- [Data items]:

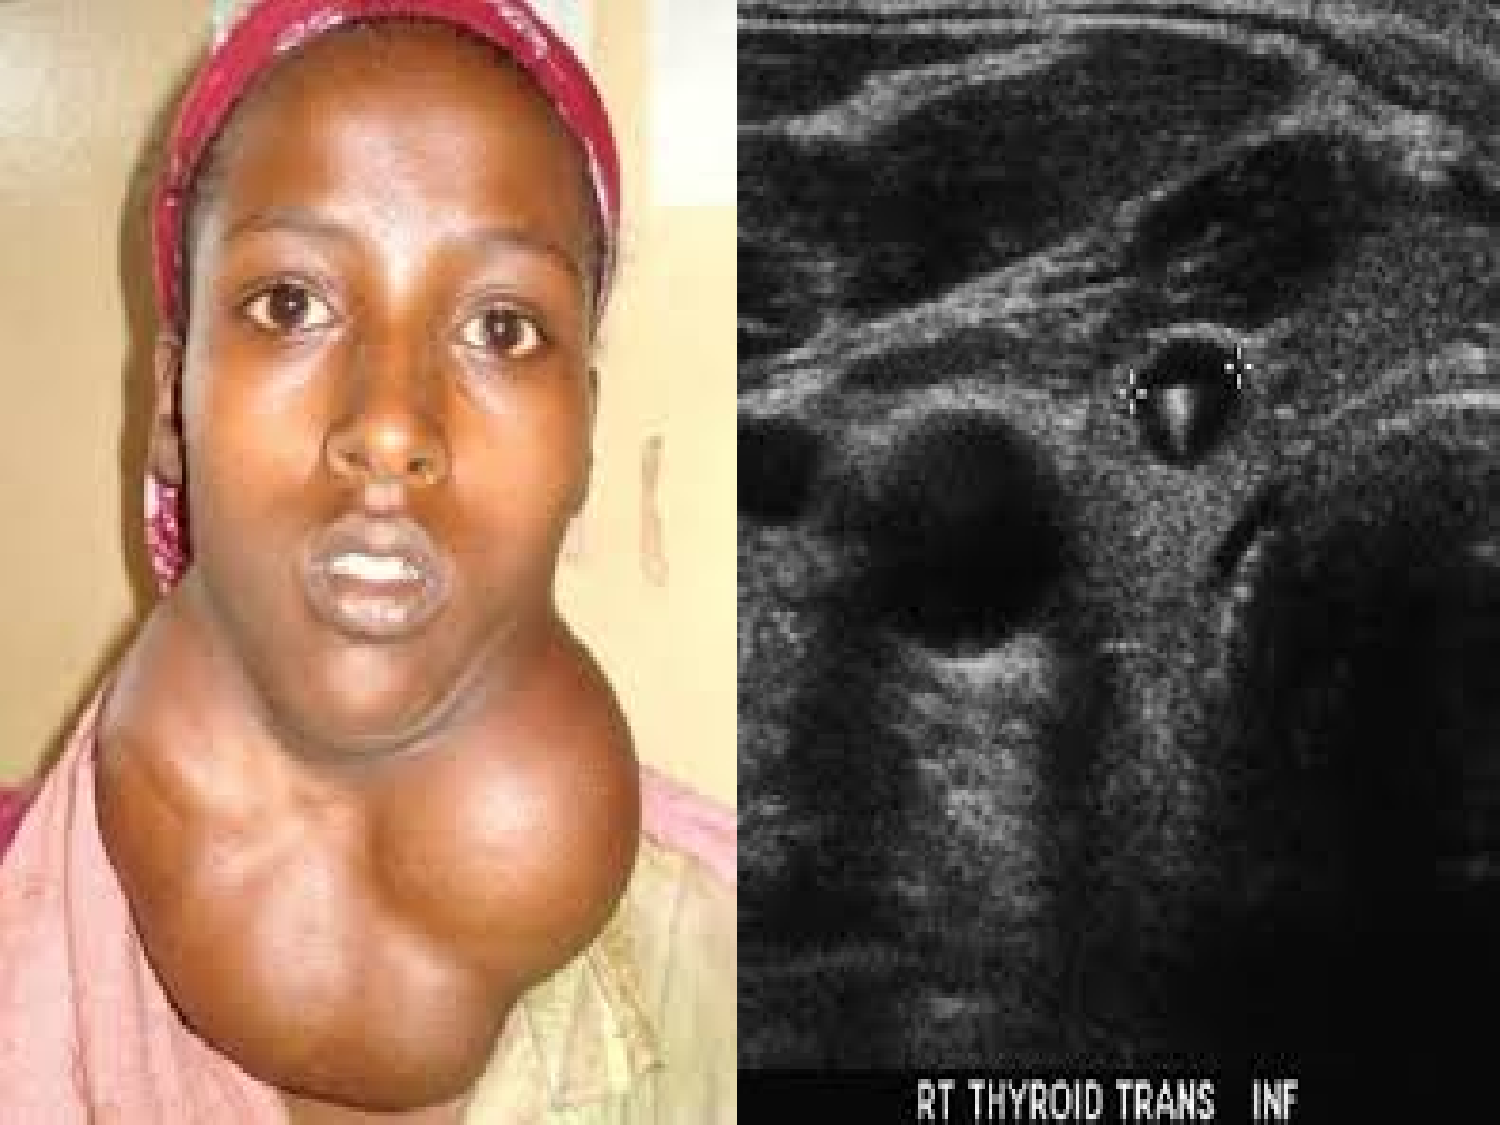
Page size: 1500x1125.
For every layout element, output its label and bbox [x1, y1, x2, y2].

list [0, 0, 737, 1125]
picture [737, 0, 1500, 1125]
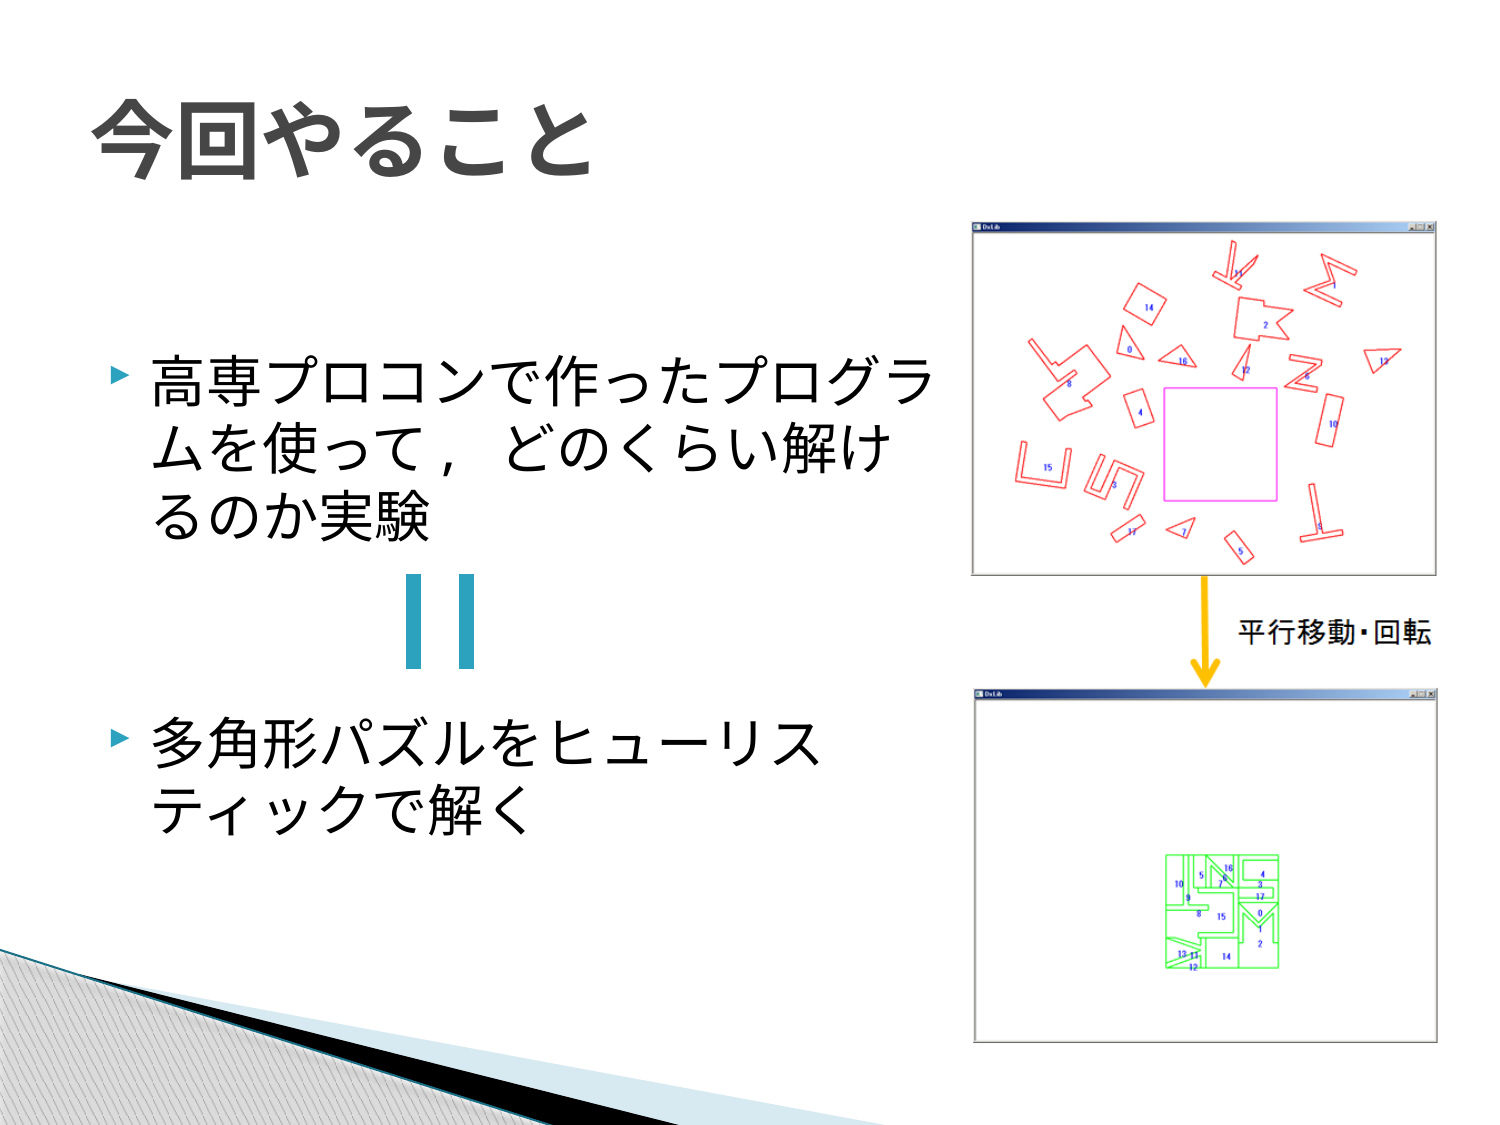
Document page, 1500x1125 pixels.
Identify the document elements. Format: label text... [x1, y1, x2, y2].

picture [962, 210, 1451, 1063]
list 高専プロコンで作ったプログラムを使って, どのくらい解けるのか実験 多角形パズルをヒューリスティックで解く [75, 262, 956, 1005]
title 今回やること [75, 45, 1425, 233]
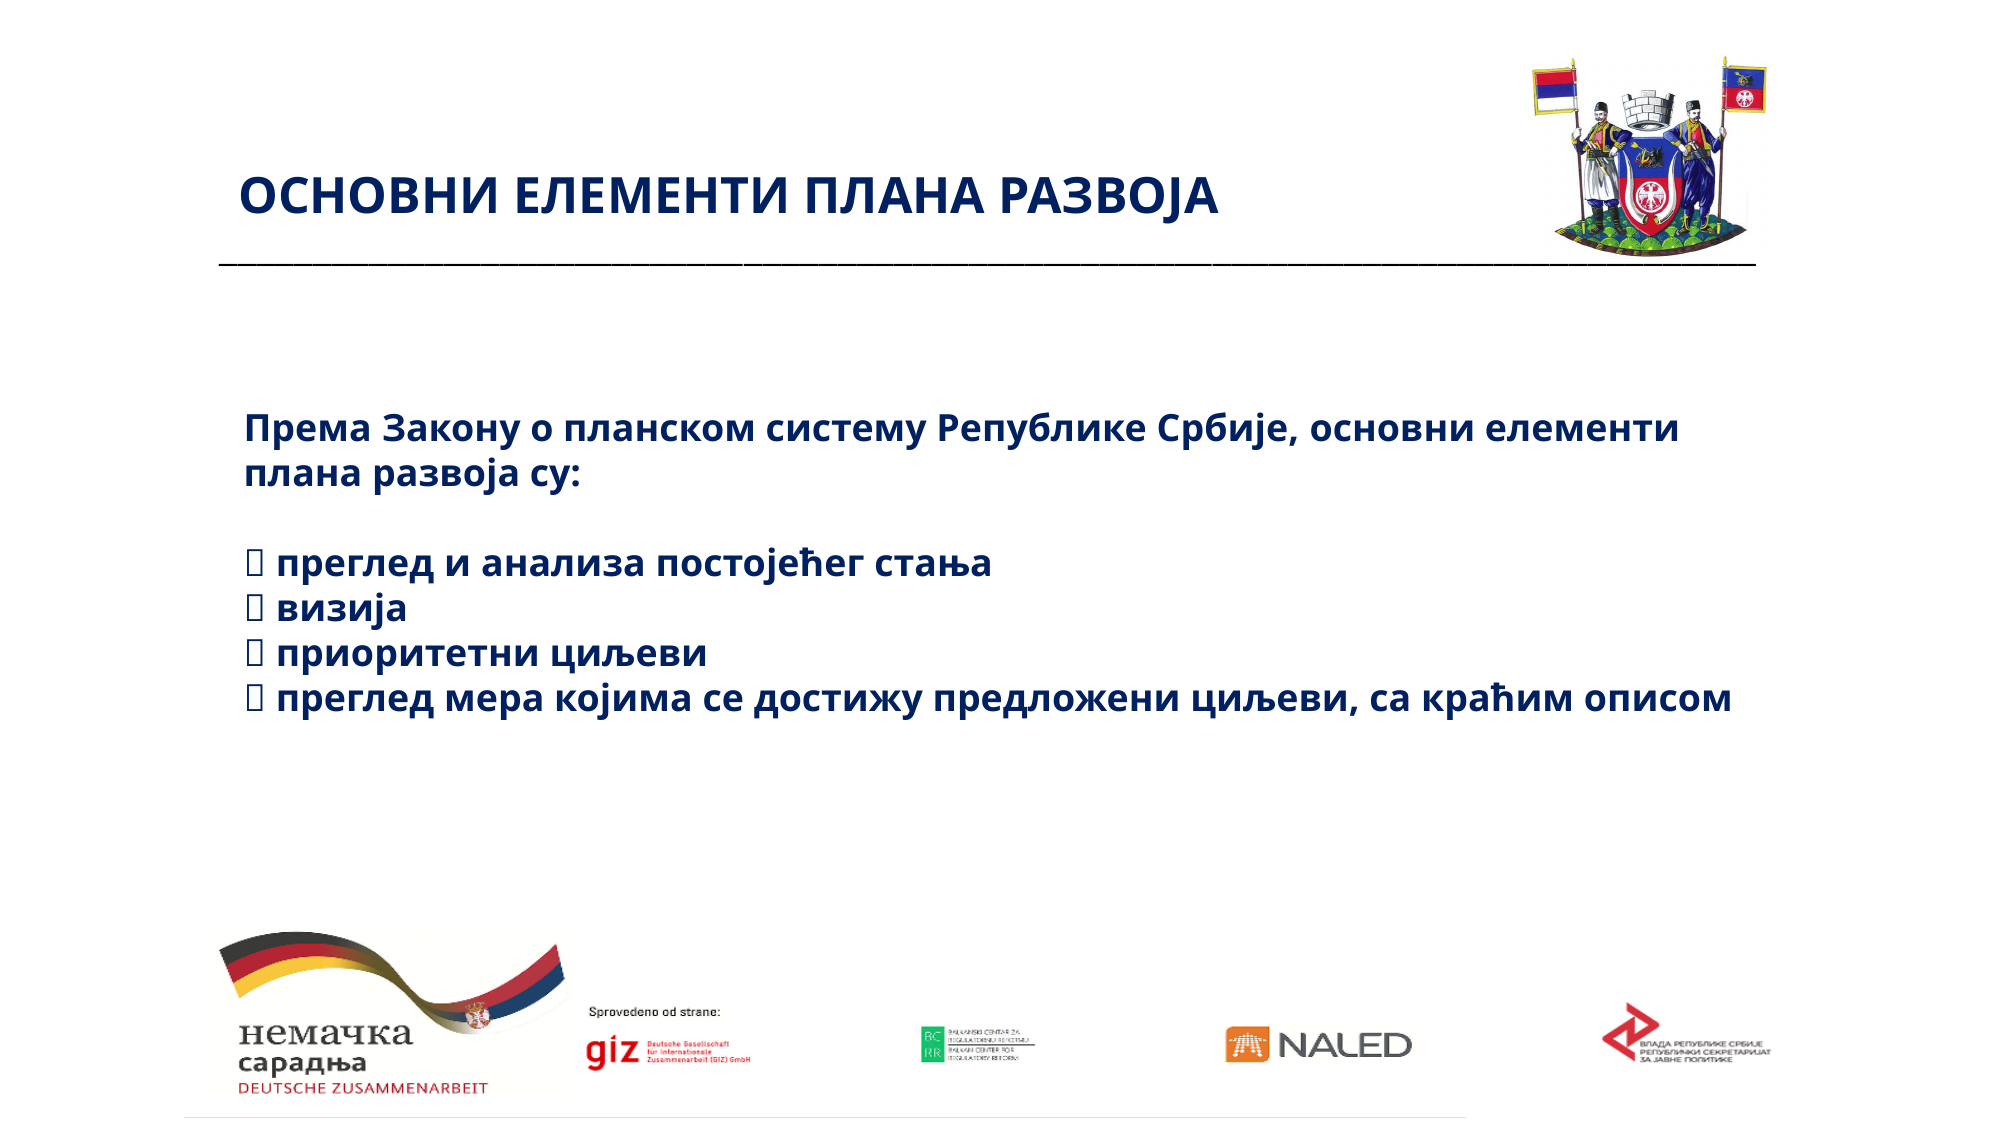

- [What you need to do]:
Write out the data word for word. Any picture is to be skipped.

- [Expected output]:
Page size: 1500x1125.
For every layout element, output its label and bbox [x1, y1, x2, y2].

list [0, 0, 737, 1125]
picture [737, 0, 1500, 1125]
Document page, 1500x1125 pixels.
Identify the document elements. Format: label text... [x1, y1, x2, y2].

picture [962, 210, 1451, 1063]
list 高専プロコンで作ったプログラムを使って, どのくらい解けるのか実験 多角形パズルをヒューリスティックで解く [75, 262, 956, 1005]
title 今回やること [75, 45, 1425, 233]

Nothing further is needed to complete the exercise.